== Seçilmiş bölüm ==

Fosil yakıt şirketleriyle el ele veren hükümetler, önümüzdeki ay Paris’te yapılacak İklim Konferansı’nda da yine yetersiz hedeflerle hepimizi oyalayacak gibi görünüyorlar. Masaya getirilen emisyon azaltım hedefleri iklim değişikliğini sınırlamaktan çok uzak. Türkiye’nin önerdiği hedef de öyle. Türkiye hükümetine de sesleniyoruz. Kömüre ve enerjiye bağımlı kalkınma politikalarınıza teslim olmayacağız. İklim değişikliğiyle mücadele için üzerinize düşen sorumluluğu yerine getirin, ciddi ve işe yarar hedefler belirleyin. Türkiye’nin hemen başlayacak bir planla ekonomisini karbonsuzlaştırmasını, toplam sera gazı emisyonlarındaki artışı en geç 2020’de durdurarak azaltmaya başlamasını ve 2030’da 2010’daki emisyon seviyesine yani 400 milyon ton civarına indirmeyi iklim değşikliliyle mücadeleye katkı için Niyet Beyanı (INDC) olarak açıklamasını istiyoruz.

Bizler laf değil eylem istiyoruz!

Ancak ne yazık ki hükümetlerin ve özellikle de G20’nin şu ana kadar yurttaşların talep ve haklarını gözetmediğinin farkındayız.

== Görevler ==
A. İklim değişikliği metnine göre Türkiye'nin toplam sera gazı emisyonlarındaki artışı en geç hangi yılda durdurması isteniyor?
B. İklim değişikliği metninde "Fosil yakıt şirketleriyle" ile başlayıp "değil eylem istiyoruz!" ile biten bölümü hiç değiştirmeden yazıya geçirin.
C. İklim değişikliği metnini son cümlesinden sonra devam ettirin.
Sonraki veriler, iklim değişikliği metninden ayrı bir malzemedir.

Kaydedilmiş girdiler

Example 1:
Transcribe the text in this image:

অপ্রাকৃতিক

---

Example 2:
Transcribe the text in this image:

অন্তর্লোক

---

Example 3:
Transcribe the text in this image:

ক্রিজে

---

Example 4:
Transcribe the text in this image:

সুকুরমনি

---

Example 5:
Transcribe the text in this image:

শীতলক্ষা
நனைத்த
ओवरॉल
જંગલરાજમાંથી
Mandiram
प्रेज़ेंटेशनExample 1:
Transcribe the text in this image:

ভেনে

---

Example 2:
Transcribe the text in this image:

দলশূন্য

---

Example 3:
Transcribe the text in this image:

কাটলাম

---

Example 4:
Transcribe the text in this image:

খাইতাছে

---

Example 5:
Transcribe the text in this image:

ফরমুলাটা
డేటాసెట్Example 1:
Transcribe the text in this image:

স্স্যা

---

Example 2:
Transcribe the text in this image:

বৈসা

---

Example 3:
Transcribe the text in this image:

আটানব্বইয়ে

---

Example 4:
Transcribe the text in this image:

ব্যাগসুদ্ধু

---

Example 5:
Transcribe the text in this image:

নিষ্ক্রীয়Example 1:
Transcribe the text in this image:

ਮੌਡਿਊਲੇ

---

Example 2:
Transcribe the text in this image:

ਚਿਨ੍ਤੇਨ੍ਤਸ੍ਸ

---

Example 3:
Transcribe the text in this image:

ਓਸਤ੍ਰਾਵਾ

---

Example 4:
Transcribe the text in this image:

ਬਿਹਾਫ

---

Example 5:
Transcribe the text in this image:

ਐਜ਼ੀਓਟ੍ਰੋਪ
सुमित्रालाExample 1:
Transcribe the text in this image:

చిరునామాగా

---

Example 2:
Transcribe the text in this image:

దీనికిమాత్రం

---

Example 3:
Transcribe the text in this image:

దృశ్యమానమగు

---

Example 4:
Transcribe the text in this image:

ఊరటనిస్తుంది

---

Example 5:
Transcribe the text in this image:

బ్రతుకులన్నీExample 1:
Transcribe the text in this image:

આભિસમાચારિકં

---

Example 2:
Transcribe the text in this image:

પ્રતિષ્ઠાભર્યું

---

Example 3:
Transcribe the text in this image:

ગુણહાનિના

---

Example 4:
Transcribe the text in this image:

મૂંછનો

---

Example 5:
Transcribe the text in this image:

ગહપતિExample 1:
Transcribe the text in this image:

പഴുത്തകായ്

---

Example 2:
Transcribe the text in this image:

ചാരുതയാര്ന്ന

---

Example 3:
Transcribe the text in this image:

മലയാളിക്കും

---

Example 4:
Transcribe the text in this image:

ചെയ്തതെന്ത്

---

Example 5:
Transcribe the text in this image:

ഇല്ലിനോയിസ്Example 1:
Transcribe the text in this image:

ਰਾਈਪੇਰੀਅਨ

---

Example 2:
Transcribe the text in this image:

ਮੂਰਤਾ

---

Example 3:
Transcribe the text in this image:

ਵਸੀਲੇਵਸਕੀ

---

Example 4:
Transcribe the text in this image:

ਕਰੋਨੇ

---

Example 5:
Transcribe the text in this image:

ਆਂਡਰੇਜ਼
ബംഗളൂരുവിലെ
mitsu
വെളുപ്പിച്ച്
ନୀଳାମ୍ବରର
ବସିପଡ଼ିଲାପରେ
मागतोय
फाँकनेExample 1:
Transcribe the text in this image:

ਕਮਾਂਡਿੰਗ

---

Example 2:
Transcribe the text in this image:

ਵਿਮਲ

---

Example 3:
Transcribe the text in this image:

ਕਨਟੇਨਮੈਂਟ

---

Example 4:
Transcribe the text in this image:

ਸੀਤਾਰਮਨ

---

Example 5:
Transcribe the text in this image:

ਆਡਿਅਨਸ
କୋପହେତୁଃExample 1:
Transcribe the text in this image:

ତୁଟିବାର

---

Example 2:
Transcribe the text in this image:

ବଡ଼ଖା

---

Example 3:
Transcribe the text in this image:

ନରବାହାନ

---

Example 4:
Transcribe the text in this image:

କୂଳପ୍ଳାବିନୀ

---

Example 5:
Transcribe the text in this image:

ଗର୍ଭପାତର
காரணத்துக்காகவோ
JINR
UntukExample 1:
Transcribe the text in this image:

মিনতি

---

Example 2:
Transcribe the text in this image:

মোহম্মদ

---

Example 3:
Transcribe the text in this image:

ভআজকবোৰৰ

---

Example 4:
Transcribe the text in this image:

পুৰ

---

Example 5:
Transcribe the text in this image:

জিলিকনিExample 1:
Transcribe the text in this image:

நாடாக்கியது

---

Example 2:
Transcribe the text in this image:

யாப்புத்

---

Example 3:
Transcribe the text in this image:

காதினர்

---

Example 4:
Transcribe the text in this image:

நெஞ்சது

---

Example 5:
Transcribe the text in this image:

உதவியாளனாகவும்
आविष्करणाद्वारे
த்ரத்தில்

== Görev sonuçları ==
A. En geç 2020'de.

B.
Fosil yakıt şirketleriyle el ele veren hükümetler, önümüzdeki ay Paris’te yapılacak İklim Konferansı’nda da yine yetersiz hedeflerle hepimizi oyalayacak gibi görünüyorlar. Masaya getirilen emisyon azaltım hedefleri iklim değişikliğini sınırlamaktan çok uzak. Türkiye’nin önerdiği hedef de öyle. Türkiye hükümetine de sesleniyoruz. Kömüre ve enerjiye bağımlı kalkınma politikalarınıza teslim olmayacağız. İklim değişikliğiyle mücadele için üzerinize düşen sorumluluğu yerine getirin, ciddi ve işe yarar hedefler belirleyin. Türkiye’nin hemen başlayacak bir planla ekonomisini karbonsuzlaştırmasını, toplam sera gazı emisyonlarındaki artışı en geç 2020’de durdurarak azaltmaya başlamasını ve 2030’da 2010’daki emisyon seviyesine yani 400 milyon ton civarına indirmeyi iklim değşikliliyle mücadeleye katkı için Niyet Beyanı (INDC) olarak açıklamasını istiyoruz.

Bizler laf değil eylem istiyoruz!

C.
Biz artık laf değil eylem istiyoruz.  Bizim yaptığımız gibi eylemler istiyoruz. Biz her sabah devrim yapıyoruz: yemeden önce düşünüyoruz, bisiklete biniyoruz, tüketmiyoruz, toprağa dönüyoruz, HES’lere, otoyollara karşı duruyoruz. Tohuma verdiğimiz sudan onun meyvesine kadar hakkımızı arıyoruz. Erkek egemenliğini yıkıyoruz, türcülüğü bitiriyoruz, emeğin hakkını veriyoruz, gıda ve giysi kolektifleri kuruyoruz, enerjimizi üretip toprağı onarıyoruz, Barış için yaşamı savunuyoruz. Yerel, yatay, yavaş ama emin adımlarla dünyayı soğutuyoruz.

Bugüne kadar, G20 kendisine biçtiği liderlik görevini yerine getirmemiştir. İklim mücadelesi ve doğanın parçası olduğumuzun farkına varmak için acilen gerçek liderlere ihtiyacımız var.

Evet, aradığımız liderler biziz. Yerel, yatay ve katılımcı davranarak kendimizi kurtarmaya girişmezsek, iklim krizi ve ona sebep olan güçler ve devletler ekosistem ile beraber bizi demahvetmeye devam edecek ve gezegeni mutlak felakete sürükleyecek.

Aradığımız insanlar biziz. Şunu biliyoruz: Bir zaman gelir, çocuklarımızın geleceği ve yeryüzündeki tüm canlılar adına direnmek gerekir.

O zaman işte burada.

O zaman işte şimdi.

İKLİM İÇİN KAMPANYASI

www.iklimicin.org"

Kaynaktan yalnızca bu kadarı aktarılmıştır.